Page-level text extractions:

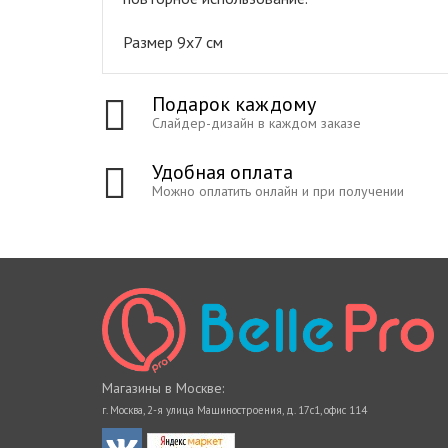
Размер 9
x7
см
Подарок каждому
Слайдер-дизайн в каждом заказе
Удобная оплата
Можно оплатить онлайн и при получении
Магазины в Москве:
г. Москва, 2-я улица Машиностроения, д. 17с1, офис 114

TASK INSTRUCTIONS:
Transcribe each line above exactly, pictures excluded.

ANSWER FOR THE TASK:
Размер 9
x7
см
Подарок каждому
Слайдер-дизайн в каждом заказе
Удобная оплата
Можно оплатить онлайн и при получении
Магазины в Москве:
г. Москва, 2-я улица Машиностроения, д. 17с1, офис 114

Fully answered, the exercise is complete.